Five boreholes installed in Solomon Creek
By Paul Golias (Correspondent)
Published: February 22, 2014
Five new boreholes were installed in Solomon Creek, Hanover Township, to ease the threat of serious flooding from mine water.
The new holes and one remaining from the three dug decades ago should protect properties in Wilkes-Barre and Hanover Township, said Mike Korb, environmental project manager for the state Bureau of Abandoned Mine Reclamation, Wilkes-Barre.
Two of the three original boreholes that drain water from closed Wyoming Valley mines collapsed. Had the third borehole failed, thousands of property owners could have experienced mine water rising into their basements, Korb said, and roads also could have flooded.
The boreholes are in Solomon Creek, off the Sans Souci Parkway behind a strip mall south of the McDonald's Restaurant. The boreholes are to the rear of an Allstate office and Leonard's Title and Tags, at the northern end of the mall.
Minichi Construction of Dupont completed the work last week, Korb said. The project cost $729,000. The main funding source is a hazard elimination program of the U.S. Office of Surface Mining under a 1977 law, the Surface Mining Conservation and Reclamation Act.
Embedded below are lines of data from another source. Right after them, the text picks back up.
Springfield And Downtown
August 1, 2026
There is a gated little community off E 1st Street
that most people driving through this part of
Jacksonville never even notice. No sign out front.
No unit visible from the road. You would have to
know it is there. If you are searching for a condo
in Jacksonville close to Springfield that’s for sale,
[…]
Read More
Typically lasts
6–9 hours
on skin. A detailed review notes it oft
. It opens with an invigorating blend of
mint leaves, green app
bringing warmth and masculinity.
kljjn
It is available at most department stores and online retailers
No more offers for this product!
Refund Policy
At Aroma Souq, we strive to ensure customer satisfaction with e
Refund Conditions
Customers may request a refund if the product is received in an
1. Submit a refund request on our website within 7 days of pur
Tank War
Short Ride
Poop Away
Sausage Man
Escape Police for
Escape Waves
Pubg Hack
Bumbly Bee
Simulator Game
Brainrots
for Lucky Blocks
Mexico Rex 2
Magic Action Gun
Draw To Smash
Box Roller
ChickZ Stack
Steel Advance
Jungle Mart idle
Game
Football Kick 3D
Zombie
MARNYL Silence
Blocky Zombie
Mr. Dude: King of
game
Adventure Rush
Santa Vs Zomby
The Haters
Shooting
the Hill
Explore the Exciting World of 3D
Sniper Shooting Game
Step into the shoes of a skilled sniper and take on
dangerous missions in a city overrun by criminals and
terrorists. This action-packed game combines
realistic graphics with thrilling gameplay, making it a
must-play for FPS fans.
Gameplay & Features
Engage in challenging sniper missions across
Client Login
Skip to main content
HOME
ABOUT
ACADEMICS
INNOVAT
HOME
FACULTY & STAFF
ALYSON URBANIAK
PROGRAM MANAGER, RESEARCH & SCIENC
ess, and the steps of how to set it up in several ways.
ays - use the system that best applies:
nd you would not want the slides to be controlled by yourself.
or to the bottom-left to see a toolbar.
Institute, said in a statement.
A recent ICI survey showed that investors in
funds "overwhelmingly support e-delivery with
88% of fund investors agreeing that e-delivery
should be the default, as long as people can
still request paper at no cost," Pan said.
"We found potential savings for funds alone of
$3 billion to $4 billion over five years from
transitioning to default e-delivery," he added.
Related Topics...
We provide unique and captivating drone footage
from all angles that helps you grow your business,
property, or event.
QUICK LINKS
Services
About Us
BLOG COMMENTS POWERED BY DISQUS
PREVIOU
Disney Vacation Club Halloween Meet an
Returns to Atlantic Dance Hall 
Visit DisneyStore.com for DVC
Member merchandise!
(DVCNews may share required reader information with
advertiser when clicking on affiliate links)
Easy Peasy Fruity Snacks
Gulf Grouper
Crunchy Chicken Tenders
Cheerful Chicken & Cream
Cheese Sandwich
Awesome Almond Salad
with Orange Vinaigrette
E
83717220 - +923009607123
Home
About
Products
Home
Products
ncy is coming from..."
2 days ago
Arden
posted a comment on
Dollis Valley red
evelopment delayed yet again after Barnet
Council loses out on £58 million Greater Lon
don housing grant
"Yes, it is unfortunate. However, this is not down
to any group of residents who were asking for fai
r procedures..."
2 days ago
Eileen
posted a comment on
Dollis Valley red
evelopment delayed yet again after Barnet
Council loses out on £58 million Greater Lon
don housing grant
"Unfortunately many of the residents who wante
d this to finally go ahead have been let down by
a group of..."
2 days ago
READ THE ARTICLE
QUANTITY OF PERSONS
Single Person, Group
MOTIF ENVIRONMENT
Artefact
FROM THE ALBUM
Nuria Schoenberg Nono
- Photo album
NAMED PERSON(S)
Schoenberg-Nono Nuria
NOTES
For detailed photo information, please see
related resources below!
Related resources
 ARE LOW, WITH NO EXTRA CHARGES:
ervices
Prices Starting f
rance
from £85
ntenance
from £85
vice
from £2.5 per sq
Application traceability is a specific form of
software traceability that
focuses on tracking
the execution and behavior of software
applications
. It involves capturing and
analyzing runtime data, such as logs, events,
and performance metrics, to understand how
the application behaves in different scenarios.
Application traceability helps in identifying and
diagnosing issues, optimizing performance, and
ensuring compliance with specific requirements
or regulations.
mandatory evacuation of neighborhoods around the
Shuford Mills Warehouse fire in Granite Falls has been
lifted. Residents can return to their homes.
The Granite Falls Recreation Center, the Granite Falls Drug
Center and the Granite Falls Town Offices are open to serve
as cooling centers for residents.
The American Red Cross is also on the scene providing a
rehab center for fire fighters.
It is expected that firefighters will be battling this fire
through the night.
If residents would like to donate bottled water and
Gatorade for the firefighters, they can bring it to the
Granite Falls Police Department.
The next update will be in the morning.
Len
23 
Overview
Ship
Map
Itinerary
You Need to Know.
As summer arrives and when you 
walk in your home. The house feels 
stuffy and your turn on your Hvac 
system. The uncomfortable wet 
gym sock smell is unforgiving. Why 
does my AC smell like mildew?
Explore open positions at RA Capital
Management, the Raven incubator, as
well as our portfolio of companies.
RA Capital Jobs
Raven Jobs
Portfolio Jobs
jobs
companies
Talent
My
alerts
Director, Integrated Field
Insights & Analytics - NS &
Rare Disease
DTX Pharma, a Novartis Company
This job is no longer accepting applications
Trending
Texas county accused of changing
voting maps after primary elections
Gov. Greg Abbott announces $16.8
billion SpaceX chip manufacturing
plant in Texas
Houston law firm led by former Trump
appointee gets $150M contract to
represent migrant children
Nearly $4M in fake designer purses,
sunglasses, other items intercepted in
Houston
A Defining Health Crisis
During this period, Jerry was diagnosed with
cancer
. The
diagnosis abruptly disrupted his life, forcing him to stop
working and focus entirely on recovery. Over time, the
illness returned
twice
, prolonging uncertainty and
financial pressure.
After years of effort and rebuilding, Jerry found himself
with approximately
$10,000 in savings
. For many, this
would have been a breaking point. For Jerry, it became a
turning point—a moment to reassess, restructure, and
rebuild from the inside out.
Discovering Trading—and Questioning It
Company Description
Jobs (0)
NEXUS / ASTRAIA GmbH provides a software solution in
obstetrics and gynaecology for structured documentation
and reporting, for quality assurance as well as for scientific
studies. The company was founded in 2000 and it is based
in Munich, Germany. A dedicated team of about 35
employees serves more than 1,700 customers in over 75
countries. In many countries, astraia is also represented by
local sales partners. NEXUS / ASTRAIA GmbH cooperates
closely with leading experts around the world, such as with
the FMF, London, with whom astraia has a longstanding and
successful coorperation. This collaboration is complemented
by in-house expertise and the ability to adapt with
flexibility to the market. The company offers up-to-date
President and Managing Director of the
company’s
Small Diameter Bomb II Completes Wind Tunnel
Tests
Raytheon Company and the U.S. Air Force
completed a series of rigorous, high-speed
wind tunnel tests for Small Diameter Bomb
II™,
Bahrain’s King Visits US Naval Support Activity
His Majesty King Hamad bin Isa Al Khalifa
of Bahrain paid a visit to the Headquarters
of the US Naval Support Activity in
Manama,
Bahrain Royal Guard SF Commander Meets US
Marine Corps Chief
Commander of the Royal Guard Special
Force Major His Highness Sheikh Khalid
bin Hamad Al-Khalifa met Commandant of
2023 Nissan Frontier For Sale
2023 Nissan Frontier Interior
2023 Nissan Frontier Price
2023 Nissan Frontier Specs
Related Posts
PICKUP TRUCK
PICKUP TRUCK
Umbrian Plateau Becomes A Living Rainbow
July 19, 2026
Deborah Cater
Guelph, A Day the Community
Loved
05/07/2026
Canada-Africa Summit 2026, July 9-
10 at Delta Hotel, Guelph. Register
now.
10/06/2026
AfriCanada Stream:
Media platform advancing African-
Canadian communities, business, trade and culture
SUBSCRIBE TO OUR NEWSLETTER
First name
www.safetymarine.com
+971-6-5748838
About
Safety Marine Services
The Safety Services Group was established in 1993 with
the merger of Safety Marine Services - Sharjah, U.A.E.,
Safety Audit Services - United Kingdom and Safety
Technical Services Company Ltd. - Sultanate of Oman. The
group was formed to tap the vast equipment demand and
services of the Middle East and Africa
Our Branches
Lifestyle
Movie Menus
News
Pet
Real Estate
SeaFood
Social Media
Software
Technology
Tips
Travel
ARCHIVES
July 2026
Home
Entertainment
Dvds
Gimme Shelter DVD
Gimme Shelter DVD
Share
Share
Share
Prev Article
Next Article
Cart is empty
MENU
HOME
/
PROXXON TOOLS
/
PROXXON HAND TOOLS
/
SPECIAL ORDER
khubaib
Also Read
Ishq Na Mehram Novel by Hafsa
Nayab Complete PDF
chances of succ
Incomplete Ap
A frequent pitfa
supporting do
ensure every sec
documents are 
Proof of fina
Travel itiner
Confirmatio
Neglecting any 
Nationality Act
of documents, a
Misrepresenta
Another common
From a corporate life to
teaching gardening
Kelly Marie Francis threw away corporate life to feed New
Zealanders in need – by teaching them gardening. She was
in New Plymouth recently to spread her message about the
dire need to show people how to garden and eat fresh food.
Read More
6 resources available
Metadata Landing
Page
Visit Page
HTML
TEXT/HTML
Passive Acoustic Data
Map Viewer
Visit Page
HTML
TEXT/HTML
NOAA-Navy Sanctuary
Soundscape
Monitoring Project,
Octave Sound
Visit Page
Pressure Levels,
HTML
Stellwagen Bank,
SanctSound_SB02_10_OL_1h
"The project went well," Korb said. Work continued during the winter months despite weather.
The five new boreholes are 22 inches in diameter and 240 feet deep, he said. Drainage is through lateral pipes as opposed to outflow over the top as in the old 36-inch holes. "Kids can't throw rocks into the new pipes," Korb said.
Rainfall causes the water table in the mines to rise. Korb said that water must go somewhere and the boreholes allow the water to flow into Solomon Creek, which runs west to the Susquehanna River.
The Solomon Creek borehole system is supposed to handle what is the third largest mine drainage flow in Northeastern Pennsylvania, behind the Jeddo Tunnel and Old Forge Borehole systems, Korb said. The flow at Hanover is about 20 million gallons of water per day.
All mines that once operated from Pittston south to Wilkes-Barre, on the east side, are sources of water that flows from boreholes. Water from the West Side is released at the Buttonwood Shaft, also in Hanover Township.
Mine pools in Lackawanna County and Luzerne County are being mapped by the Eastern Pennsylvania Coalition for Abandoned Mine Reclamation. The studies provide up-to-date information on the status of the mine pools and water quality.
The coalition found the collapsed Solomon Creek bore holes while doing a water quality survey of the watershed.
Earth Conservancy, the non-profit mine land reclamation agency, will continue its acid mine treatment project at the Askam Borehole off Dundee Road in Hanover Township. The borehole spews 3,500 gallons of acid mine water per minute into Nanticoke Creek, which also empties into the Susquehanna River.